Rewrite the entries starting at the line that contains "Kreutzer Sonata" and ending at the line that contains "learned to discount", changing every "poll" to "survey" and keeping everything else the same.

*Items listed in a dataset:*
┄┄┄┄┄┄

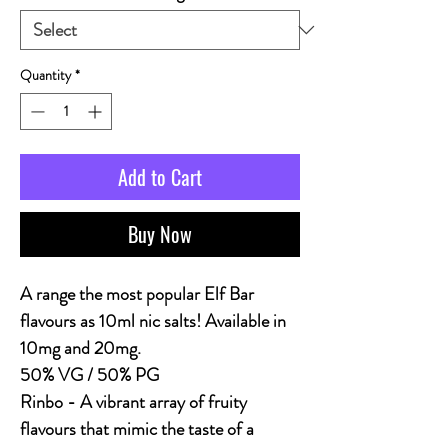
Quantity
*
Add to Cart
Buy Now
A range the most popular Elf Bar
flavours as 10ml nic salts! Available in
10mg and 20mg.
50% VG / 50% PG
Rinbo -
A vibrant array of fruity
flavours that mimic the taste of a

┄┄┄┄┄┄

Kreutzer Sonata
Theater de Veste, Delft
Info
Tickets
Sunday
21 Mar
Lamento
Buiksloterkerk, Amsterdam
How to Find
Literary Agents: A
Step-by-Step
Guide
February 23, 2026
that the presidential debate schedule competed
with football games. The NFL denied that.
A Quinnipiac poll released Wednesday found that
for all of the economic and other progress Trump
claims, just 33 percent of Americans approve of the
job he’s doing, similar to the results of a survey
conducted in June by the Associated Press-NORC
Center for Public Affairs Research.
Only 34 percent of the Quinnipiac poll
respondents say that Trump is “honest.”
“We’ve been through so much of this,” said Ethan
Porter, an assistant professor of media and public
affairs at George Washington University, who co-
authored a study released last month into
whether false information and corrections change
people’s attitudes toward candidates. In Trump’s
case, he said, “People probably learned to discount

┄┄┄┄┄┄

*Output for this task:*
Kreutzer Sonata
Theater de Veste, Delft
Info
Tickets
Sunday
21 Mar
Lamento
Buiksloterkerk, Amsterdam
How to Find
Literary Agents: A
Step-by-Step
Guide
February 23, 2026
that the presidential debate schedule competed
with football games. The NFL denied that.
A Quinnipiac survey released Wednesday found that
for all of the economic and other progress Trump
claims, just 33 percent of Americans approve of the
job he’s doing, similar to the results of a survey
conducted in June by the Associated Press-NORC
Center for Public Affairs Research.
Only 34 percent of the Quinnipiac survey
respondents say that Trump is “honest.”
“We’ve been through so much of this,” said Ethan
Porter, an assistant professor of media and public
affairs at George Washington University, who co-
authored a study released last month into
whether false information and corrections change
people’s attitudes toward candidates. In Trump’s
case, he said, “People probably learned to discount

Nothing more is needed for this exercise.